Gillibrand’s betrayal

Junior New York Senator Kristen Gillibrand’s August 6 announcement supporting President Barack Obama’s Iran nuclear deal should not go unpunished.

Kirsten Gillibrand (photo credit: ASTRID RIECKEN / GETTY IMAGES NORTH AMERICA / AFP)
Kirsten Gillibrand
(photo credit: ASTRID RIECKEN / GETTY IMAGES NORTH AMERICA / AFP)
Junior New York Senator Kristen Gillibrand’s August 6 announcement supporting President Barack Obama’s Iran nuclear deal should not go unpunished, both in view of the demographics of the state she represents and the unprecedented presidential incitement against Jews and the State of Israel.
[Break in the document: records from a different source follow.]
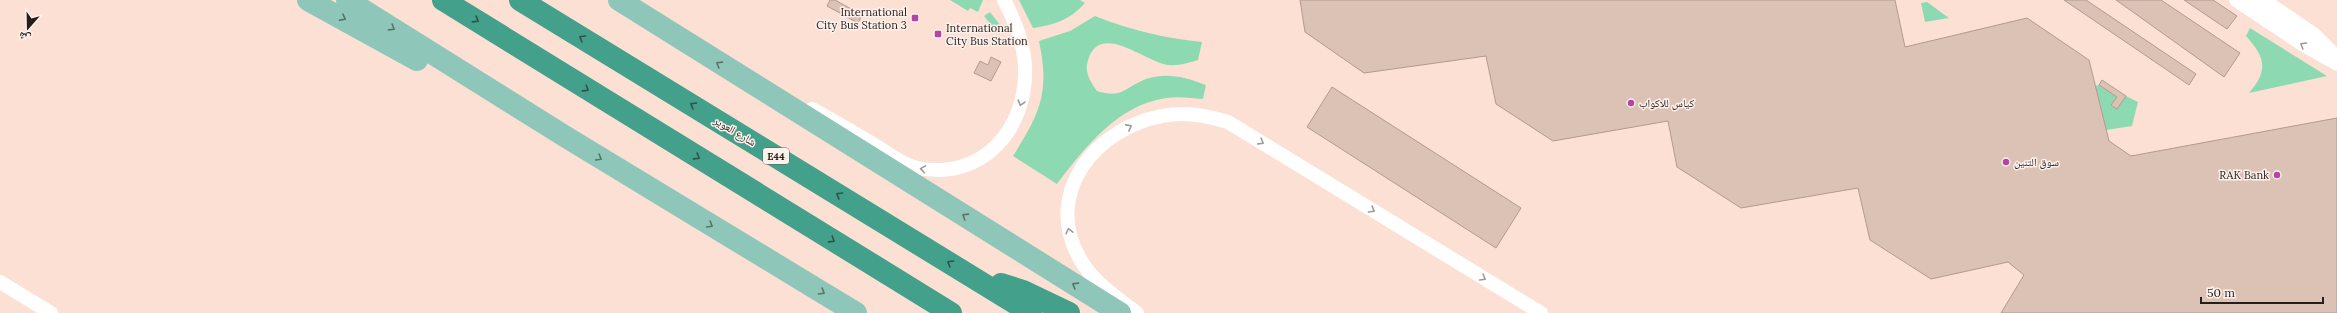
<svg xmlns="http://www.w3.org/2000/svg" width="2337" height="313" viewBox="0 0 2337 313" font-family="Lora,'Noto Naskh Arabic',serif">
	<style>
		.green { fill: #8ddab2 }
		.building { fill: #dcc1b5; stroke: #b4998f }
		.lines { fill: none; stroke-linecap: round; stroke-linejoin: round }
		.street { stroke: #fff; stroke-width: 14 }
		.secondary { stroke: #fff; stroke-width: 19 }
		.primary { stroke: #8ec6b9; stroke-width: 22 }
		.highway { stroke: #43a08a; stroke-width: 22 }
		.oneway { stroke: #5a7269 }
		.oneway2 { stroke: #325146 }
		.oneway3 { stroke: #9e9998 }
		.poi-dot { fill: #b345a3; stroke: #fdf1ec; stroke-width: 1.5 }
		.labels { text-anchor: middle; stroke-width: 3; stroke-linejoin: round; paint-order: stroke }
		.shield { fill: #fdf1ec; stroke: #675d58; stroke-width: 1 }
		.shield-label { font-size: 10px; font-weight: bold; fill: #271d19 }
		.poi-label { font-size: 11px; fill: #271d19; stroke: #fdf1ec; text-anchor: start }
		.street-label { font-size: 11px; fill: #271d19; stroke: #fdf1ec }
	</style>
	<rect width="100%" height="100%" fill="#fce0d4"/>
	<path class="green" d="M950,0h33l-5,12 -8,-4 -2,3z
		M1019,0h61l5,3c-15,17 -31,22 -52,25z
		M1927,2l22,16 -24,4 -4,-19z
		M990,12l14,18 -6,4 -14,-18z
		M1095,16c35,14 69,22 107,26l-4,18c-10,3 -19,6 -30,5 -23,-3 -68,-44 -80,-5 -4,12 2,21 9,31 26,8 28,-4 49,-12 21,-7 40,-2 60,6l-3,14c-12,-1 -25,-3 -37,-1 -48,7 -81,49 -109,86l-44,-28c27,-43 37,-63 26,-115l31,-10z
		M2250,28l77,48 -78,17c20,-23 16,-36 -3,-57z
		M2099,85l18,12 -6,8 6,4 9,-13 12,6 -6,24 -26,4 -11,-44z"/>
	<path class="building" d="M830,0h5l27,15 -4,8 -31,-17z
		M1300,0h595l10,47 122,-29 62,42 20,81 22,15 206,-38v195h-336l23,-38 -16,-13 -77,17 -61,-39 -12,-52 -117,20 -64,-41 -9,-46 -115,20 -57,-37 -10,-48 -122,17 -59,-41z
		M2064,0h22l110,74 -7,11z
		M2116,0h45l79,53 -16,24z
		M2184,0h29l24,16 -10,13z
		M991,57l10,5 -10,19 -17,-8 6,-12 8,4z
		M2102,80l24,16 -9,13 -6,-4 6,-8 -18,-12z
		M1332,87l189,121 -25,40 -189,-121z"/>
	<g class="lines">
		<path class="street" d="M2236,0l66,44 28,16
			M812,109c22,12 44,25 66,38 11,7 26,19 40,21 65,13 110,-40 107,-102 -1,-23 -10,-45 -21,-66
			M0,282l51,31
			M1137,313c-21,-16 -44,-31 -57,-54 -38,-66 16,-131 82,-143 22,-5 44,-1 66,6l313,191"/>
		<path class="secondary" d="M2259,0l53,36 25,25"/>
		<path class="primary" d="M308,0l109,60
			M347,0l219,137 290,176
			M619,0l501,313"/>
		<path class="highway" d="M443,0l508,313
			M520,0l511,313
			M1001,284l22,7 46,22"/>
	</g>
	<defs><path id="oneway-chevron" d="M-2-3.5L2.5 0L-2 3.5" fill="none" stroke-width="1.6" stroke-linecap="round" stroke-linejoin="round"/></defs>
	<g class="oneway">
		<use href="#oneway-chevron" transform="translate(343 18) rotate(28)"/>
		<use href="#oneway-chevron" transform="translate(392 28) rotate(32)"/>
		<use href="#oneway-chevron" transform="translate(719 64) rotate(-148)"/>
		<use href="#oneway-chevron" transform="translate(599 158) rotate(31)"/>
		<use href="#oneway-chevron" transform="translate(965 216) rotate(-148)"/>
		<use href="#oneway-chevron" transform="translate(710 225) rotate(31)"/>
		<use href="#oneway-chevron" transform="translate(1075 285) rotate(-148)"/>
		<use href="#oneway-chevron" transform="translate(822 292) rotate(31)"/>
	</g>
	<g class="oneway2">
		<use href="#oneway-chevron" transform="translate(476 20) rotate(32)"/>
		<use href="#oneway-chevron" transform="translate(582 38) rotate(-149)"/>
		<use href="#oneway-chevron" transform="translate(586 89) rotate(32)"/>
		<use href="#oneway-chevron" transform="translate(693 105) rotate(-149)"/>
		<use href="#oneway-chevron" transform="translate(697 157) rotate(32)"/>
		<use href="#oneway-chevron" transform="translate(839 195) rotate(-149)"/>
		<use href="#oneway-chevron" transform="translate(832 240) rotate(32)"/>
		<use href="#oneway-chevron" transform="translate(950 263) rotate(-149)"/>
	</g>
	<g class="oneway3">
		<use href="#oneway-chevron" transform="translate(2303 45) rotate(-149)"/>
		<use href="#oneway-chevron" transform="translate(1021 103) rotate(106)"/>
		<use href="#oneway-chevron" transform="translate(1129 127) rotate(-28)"/>
		<use href="#oneway-chevron" transform="translate(1261 142) rotate(31)"/>
		<use href="#oneway-chevron" transform="translate(923 169) rotate(-171)"/>
		<use href="#oneway-chevron" transform="translate(1372 210) rotate(31)"/>
		<use href="#oneway-chevron" transform="translate(1069 231) rotate(-103)"/>
		<use href="#oneway-chevron" transform="translate(1483 278) rotate(31)"/>
	</g>
	<g class="poi-dot">
		<rect x="911" y="14" width="8" height="8" rx="2"/>
		<rect x="934" y="30" width="8" height="8" rx="2"/>
		<circle cx="1631" cy="103" r="4"/>
		<circle cx="2006" cy="162" r="4"/>
		<circle cx="2277" cy="175" r="4"/>
	</g>
	<g class="labels">
		<rect class="shield" x="763" y="148" width="26" height="16" rx="3"/>
		<g class="shield-label">
			<text x="776" y="160">E44</text>
		</g>
		<g class="poi-label">
			<text x="907" y="16" text-anchor="end">International<tspan x="907" dy="13">City Bus Station 3</tspan></text>
			<text x="946" y="32">International<tspan x="946" dy="13">City Bus Station</tspan></text>
			<text x="1639" y="107">كياس للاكواب</text>
			<text x="2014" y="166">سوق التنين</text>
			<text x="2269" y="179" text-anchor="end">RAK Bank</text>
		</g>
		<g class="street-label">
			<text transform="translate(735 131) rotate(31)" y="4">شارع العوير</text>
		</g>
	</g>
	<g transform="translate(28 28) rotate(200)" stroke="#fdf1ec" stroke-width="3" paint-order="stroke">
	<path d="M0-3L7 15L0 10L-7 15Z" fill="#271d19"/>
	<text y="-6" font-size="11" font-weight="bold" text-anchor="middle" fill="#271d19">ش</text>
	</g>
	<path d="M2201 297v6h122v-6" fill="none" stroke="#271d19" stroke-width="2"/>
	<text x="2207" y="297" font-size="12" fill="#271d19" stroke="#fdf1ec" stroke-width="3" paint-order="stroke">50 m</text>
</svg>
For Israel, the stakes in the outcome of this deal could not be higher. While Secretary of State John Kerry dismissively argues that although Iran has a “fundamental ideological confrontation” with Israel, it has not yet taken active steps toward Israel’s annihilation. But Jews with sensitive antennas understand better.
For President Obama, this agreement marks an opportunity to strategically realign away from Israel and toward Iran. The narrative during his tenure has been dumbed down from nuclear weapons prevention, to containment, to threshold nuclear state.
While the danger Iranian nukes pose to the world is profound, special disaster awaits Israel. John Podhoretz put it starkly in Commentary ( May, 2015): “[S]hould a pact with Iran be signed, Barack Obama will be complicit in the act of casting a nuclear shadow over the future of the people, whose continued existence on earth could not survive a mushroom cloud over Tel Aviv – which would constitute a second Holocaust within living memory of the first.”
With the dissonance between this nuclear deal and the well-being of Israel so glaring, would it have been asking too much for a senator from the state with the nation’s largest Jewish population to have stood up to the president? New York’s Jewish population numbers nine percent of the total, and Jews comprise some one-fourth of the total vote. True, not all Jews and likewise not all New Yorkers oppose this deal. But polls indicate that more Americans, and certainly more Jews, recognize that signing this deal would make the world a far more dangerous place, and Israel far more existentially threatened.
Ironically, Senator Gillibrand’s endorsement, coming a day before Senator Charles Schumer’s disavowal of the deal, caught the pundits off guard. Predictions were that Senator Schumer’s courageous opposition would bring in tow this Democratic Party junior senator whose bona fides regarding Israel are more comparable to a legislator from a state such as perhaps Montana or Alabama.
Moreover, Senator Gillibrand’s boiler-plate acquiescence to the deal reads like a paraphrase of Team Obama’s talking points.
Conceding that the agreement is “imperfect,” she claims that “if we reject this deal, we do not have a viable alternative for preventing Iran from obtaining nuclear weapons.” Should the Islamic Republic be in non-compliance, Senator Gillibrand assures us of the possibility of “snap back” sanctions and says that the “military option will be on the table.”
By contrast, Senator Schumer, less willing to gamble on the possibility of millions of deaths stemming from this chimerical vision, bases his rejection on the argument that Iran “will not change and under this agreement it will be able to achieve its dual goals of eliminating sanctions while ultimately retaining its nuclear and non-nuclear power.”
Even though Senator Gillibrand professes great love for the Jewish state, her party’s White House standard bearer sounds more and more like a Norwegian anti-Israel activist. Never has a president challenged and insulted Jews to the extent of this incumbent.
Jew-baiting and insinuations of dual Jewish loyalties are basic to his agenda of rounding up support for this Iranian deal.
President Obama talks about foreign influence, the shady role of billionaire donors, lobbyists, Israel as an aberration in opposing this high-minded pact. No doubt the president knows that such incitement spurs anti-Semitism.
Since the agreement so strongly tries to appease Iran, most likely more flaws such as secret deals and loopholes, as well as more Iranian condescension to a desperate Washington administration, will emerge between now and the September congressional vote. Jews will be increasingly singled out. In these confrontations, the absence of a senator committed to her Jewish constituents will stand out.
As of this writing, five of the 18-member New York State House of Representatives Democratic delegation have deserted the president on this deal. Hopefully, more of this number could be convinced to join the ranks of their colleagues in opposition. Would it be in order to call Senator Gillibrand to task in the media, perhaps by comparing her glibly written opinion in support of the deal with Senator Schumer’s responsible reasoning? She needs to recognize her responsibilities to her constituents in the face of possible future confrontations between President Obama and Israel.
Calling yourself a friend of Israel at a time of White House incitement does not make you a friend.
The author is a professor of political science at New York’s CUNY, author most recently of A Jewish Professor’s Political Punditry (Syracuse University Press, 2013).